All that is history. Ibori won, and he became one of the more colourful and controversial governors of his time. And then he was jailed for theft, and now he is out, and people are rejoicing, while some others are fuming and wondering why they rejoice at the release of a man who should be left to rot in jail for stealing from the people. So I am asking myself: why do they rejoice?

There are several categories of people rejoicing.

The first category is his kinsmen. They rejoice because Ibori made them politically relevant at a time when they had no hopes of becoming relevant. They found themselves with power, and they went drunk with it. Suddenly, Oghara, long ignored, became the centre of attention, and it was made possible because Ibori dared. He became their idol. They rejoice because James Ibori had a Robin Hood approach to governance. The system which is known in Nigerian parlance as chop-I-chop; He deliberately set out to empower his clansmen and friends and to develop his long-neglected community. Unfortunately for him, his dreams and its implementation had a fight and the development plans went south. But his people had tasted wealth, and new money became like nothing in Oghara. These people cared nothing for anything long-term so long as they had money to spend; and spend they did! To this category, Ibori is their political and Economic Messiah, and his gospel is to them the gospel of life. With him in prison, the star dimmed and lost its lustre, so now that he is out, they rejoice.

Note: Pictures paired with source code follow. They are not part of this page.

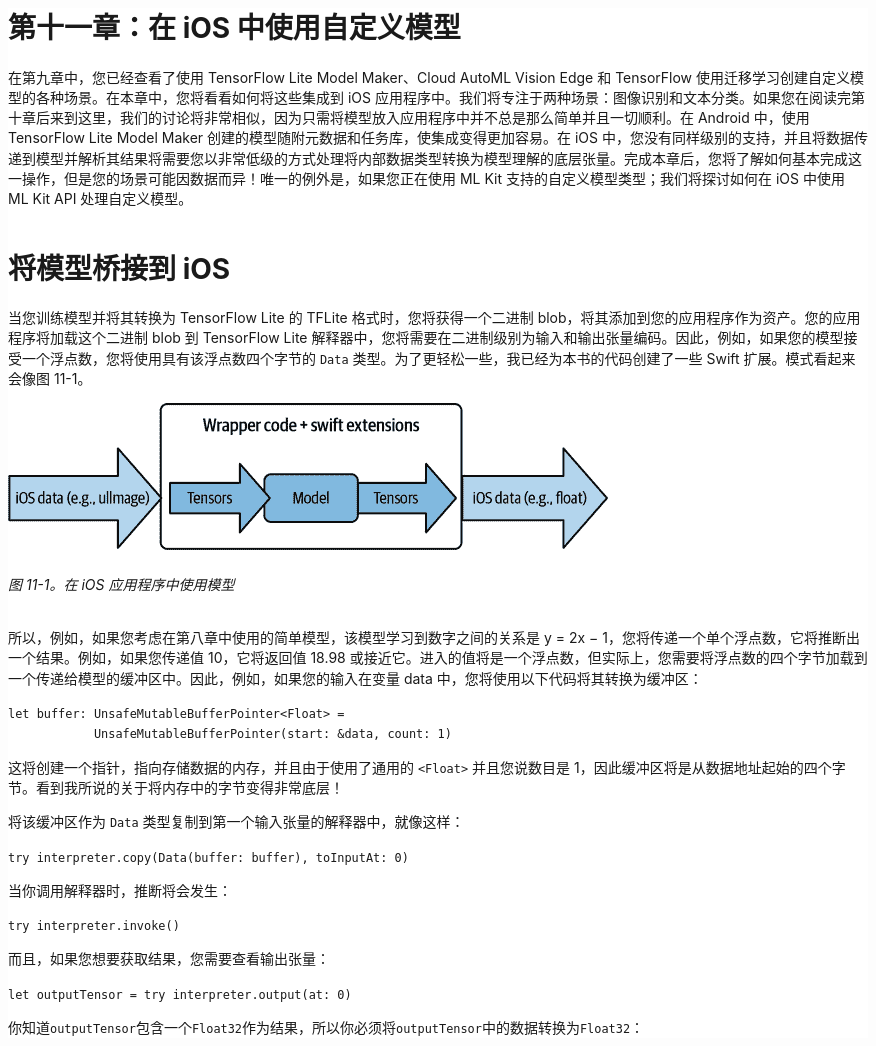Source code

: # 第十一章：在 iOS 中使用自定义模型

在第九章中，您已经查看了使用 TensorFlow Lite Model Maker、Cloud AutoML Vision Edge 和 TensorFlow 使用迁移学习创建自定义模型的各种场景。在本章中，您将看看如何将这些集成到 iOS 应用程序中。我们将专注于两种场景：图像识别和文本分类。如果您在阅读完第十章后来到这里，我们的讨论将非常相似，因为只需将模型放入应用程序中并不总是那么简单并且一切顺利。在 Android 中，使用 TensorFlow Lite Model Maker 创建的模型随附元数据和任务库，使集成变得更加容易。在 iOS 中，您没有同样级别的支持，并且将数据传递到模型并解析其结果将需要您以非常低级的方式处理将内部数据类型转换为模型理解的底层张量。完成本章后，您将了解如何基本完成这一操作，但是您的场景可能因数据而异！唯一的例外是，如果您正在使用 ML Kit 支持的自定义模型类型；我们将探讨如何在 iOS 中使用 ML Kit API 处理自定义模型。

# 将模型桥接到 iOS

当您训练模型并将其转换为 TensorFlow Lite 的 TFLite 格式时，您将获得一个二进制 blob，将其添加到您的应用程序作为资产。您的应用程序将加载这个二进制 blob 到 TensorFlow Lite 解释器中，您将需要在二进制级别为输入和输出张量编码。因此，例如，如果您的模型接受一个浮点数，您将使用具有该浮点数四个字节的 `Data` 类型。为了更轻松一些，我已经为本书的代码创建了一些 Swift 扩展。模式看起来会像图 11-1。

![](img/aiml_1101.png)

###### 图 11-1。在 iOS 应用程序中使用模型

所以，例如，如果您考虑在第八章中使用的简单模型，该模型学习到数字之间的关系是 y = 2x − 1，您将传递一个单个浮点数，它将推断出一个结果。例如，如果您传递值 10，它将返回值 18.98 或接近它。进入的值将是一个浮点数，但实际上，您需要将浮点数的四个字节加载到一个传递给模型的缓冲区中。因此，例如，如果您的输入在变量 data 中，您将使用以下代码将其转换为缓冲区：

```
let buffer: UnsafeMutableBufferPointer<Float> =
            UnsafeMutableBufferPointer(start: &data, count: 1)
```

这将创建一个指针，指向存储数据的内存，并且由于使用了通用的 `<Float>` 并且您说数目是 1，因此缓冲区将是从数据地址起始的四个字节。看到我所说的关于将内存中的字节变得非常底层！

将该缓冲区作为 `Data` 类型复制到第一个输入张量的解释器中，就像这样：

```
try interpreter.copy(Data(buffer: buffer), toInputAt: 0)
```

当你调用解释器时，推断将会发生：

```
try interpreter.invoke()
```

而且，如果您想要获取结果，您需要查看输出张量：

```
let outputTensor = try interpreter.output(at: 0)
```

你知道`outputTensor`包含一个`Float32`作为结果，所以你必须将`outputTensor`中的数据转换为`Float32`：

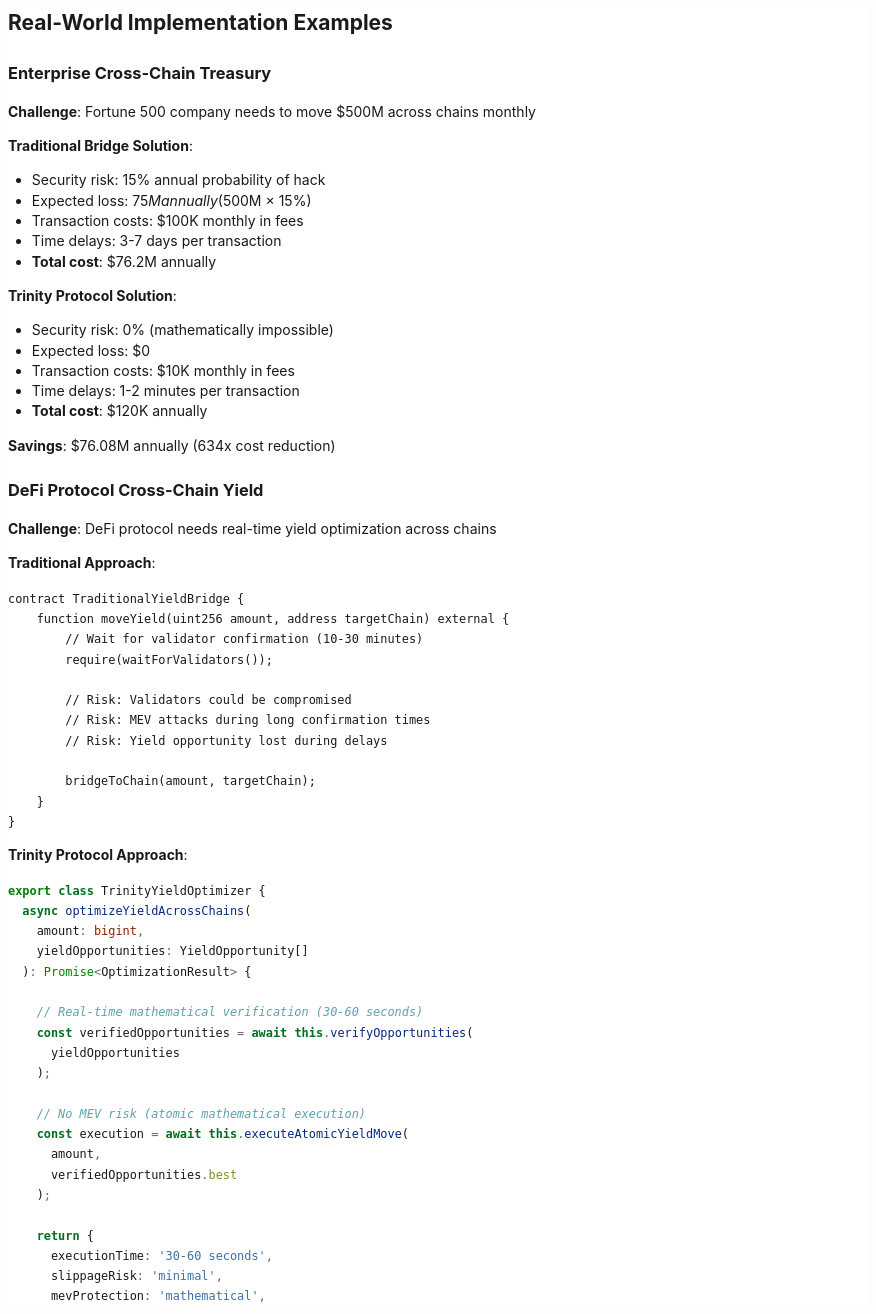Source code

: 
## Real-World Implementation Examples

### Enterprise Cross-Chain Treasury

**Challenge**: Fortune 500 company needs to move $500M across chains monthly

**Traditional Bridge Solution**:
- Security risk: 15% annual probability of hack
- Expected loss: $75M annually ($500M × 15%)
- Transaction costs: $100K monthly in fees
- Time delays: 3-7 days per transaction
- **Total cost**: $76.2M annually

**Trinity Protocol Solution**:
- Security risk: 0% (mathematically impossible)
- Expected loss: $0
- Transaction costs: $10K monthly in fees
- Time delays: 1-2 minutes per transaction
- **Total cost**: $120K annually

**Savings**: $76.08M annually (634x cost reduction)

### DeFi Protocol Cross-Chain Yield

**Challenge**: DeFi protocol needs real-time yield optimization across chains

**Traditional Approach**:
```solidity
contract TraditionalYieldBridge {
    function moveYield(uint256 amount, address targetChain) external {
        // Wait for validator confirmation (10-30 minutes)
        require(waitForValidators());
        
        // Risk: Validators could be compromised
        // Risk: MEV attacks during long confirmation times
        // Risk: Yield opportunity lost during delays
        
        bridgeToChain(amount, targetChain);
    }
}
```

**Trinity Protocol Approach**:
```typescript
export class TrinityYieldOptimizer {
  async optimizeYieldAcrossChains(
    amount: bigint,
    yieldOpportunities: YieldOpportunity[]
  ): Promise<OptimizationResult> {
    
    // Real-time mathematical verification (30-60 seconds)
    const verifiedOpportunities = await this.verifyOpportunities(
      yieldOpportunities
    );
    
    // No MEV risk (atomic mathematical execution)
    const execution = await this.executeAtomicYieldMove(
      amount,
      verifiedOpportunities.best
    );
    
    return {
      executionTime: '30-60 seconds',
      slippageRisk: 'minimal',
      mevProtection: 'mathematical',
```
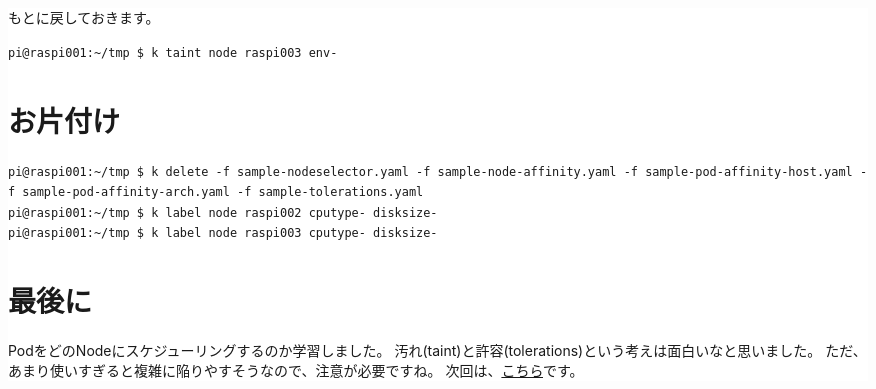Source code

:もとに戻しておきます。

```shell
pi@raspi001:~/tmp $ k taint node raspi003 env-
```

# お片付け

```shell
pi@raspi001:~/tmp $ k delete -f sample-nodeselector.yaml -f sample-node-affinity.yaml -f sample-pod-affinity-host.yaml -f sample-pod-affinity-arch.yaml -f sample-tolerations.yaml
pi@raspi001:~/tmp $ k label node raspi002 cputype- disksize-
pi@raspi001:~/tmp $ k label node raspi003 cputype- disksize-
```

# 最後に
PodをどのNodeにスケジューリングするのか学習しました。
汚れ(taint)と許容(tolerations)という考えは面白いなと思いました。
ただ、あまり使いすぎると複雑に陥りやすそうなので、注意が必要ですね。
次回は、[こちら](./start_the_learning_kubernetes_15.md)です。
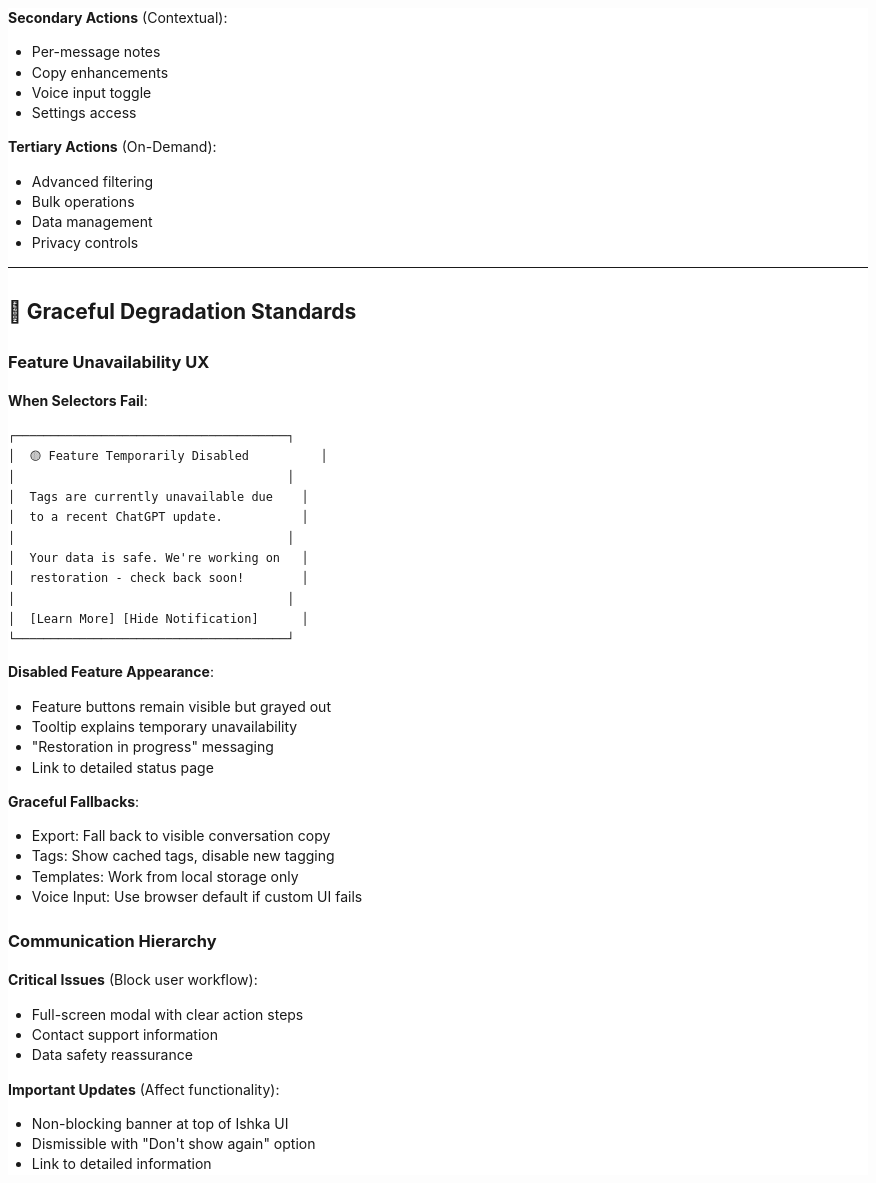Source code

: **Secondary Actions** (Contextual):
- Per-message notes
- Copy enhancements
- Voice input toggle
- Settings access

**Tertiary Actions** (On-Demand):
- Advanced filtering
- Bulk operations
- Data management
- Privacy controls

---

## 🙏 Graceful Degradation Standards

### Feature Unavailability UX

**When Selectors Fail**:
```
┌──────────────────────────────────────┐
│  🟡 Feature Temporarily Disabled          │
│                                      │
│  Tags are currently unavailable due    │
│  to a recent ChatGPT update.           │
│                                      │
│  Your data is safe. We're working on   │
│  restoration - check back soon!        │
│                                      │
│  [Learn More] [Hide Notification]      │
└──────────────────────────────────────┘
```

**Disabled Feature Appearance**:
- Feature buttons remain visible but grayed out
- Tooltip explains temporary unavailability
- "Restoration in progress" messaging
- Link to detailed status page

**Graceful Fallbacks**:
- Export: Fall back to visible conversation copy
- Tags: Show cached tags, disable new tagging
- Templates: Work from local storage only
- Voice Input: Use browser default if custom UI fails

### Communication Hierarchy

**Critical Issues** (Block user workflow):
- Full-screen modal with clear action steps
- Contact support information
- Data safety reassurance

**Important Updates** (Affect functionality):
- Non-blocking banner at top of Ishka UI
- Dismissible with "Don't show again" option
- Link to detailed information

The second category of people rejoicing is ‘friends’ and political allies. These are people who used Ibori’s time in office to advance their political and economic agenda. It is rumoured that Ibori made more first-time millionaires than any other Governor in his day. They rejoice because they are hopeful that with his release from jail, they would become relevant once again, and possibly continue from where they stopped.

The third category of people, which is in the minority, are the people who genuinely love the man and are just relieved that his ‘ordeal’ is over. These are his direct family members who care nothing about his politics and his money; and who just want their ‘son’ back.

But is Ibori’s deal truly over? And should anyone be rejoicing? He still has several cases to answer, and it would seem that his political and legal battles are from over. And why are some many others angry at those who rejoice? They are angry because they believe it is an aberration to rejoice when a man who is convicted of stealing the Commonwealth is celebrated as a hero. But you see as they say, ‘one man’s freedom fighter is another man’s terrorist.’ Whichever side of the divide you are on; this man’s issue is a hot one. To some, he represents all that is evil in the Nigerian system and should be punished accordingly. To some others, he is a man being unjustly punished because he dared the ‘establishment.’

The obidigborigbo is back, and the controversy rages on.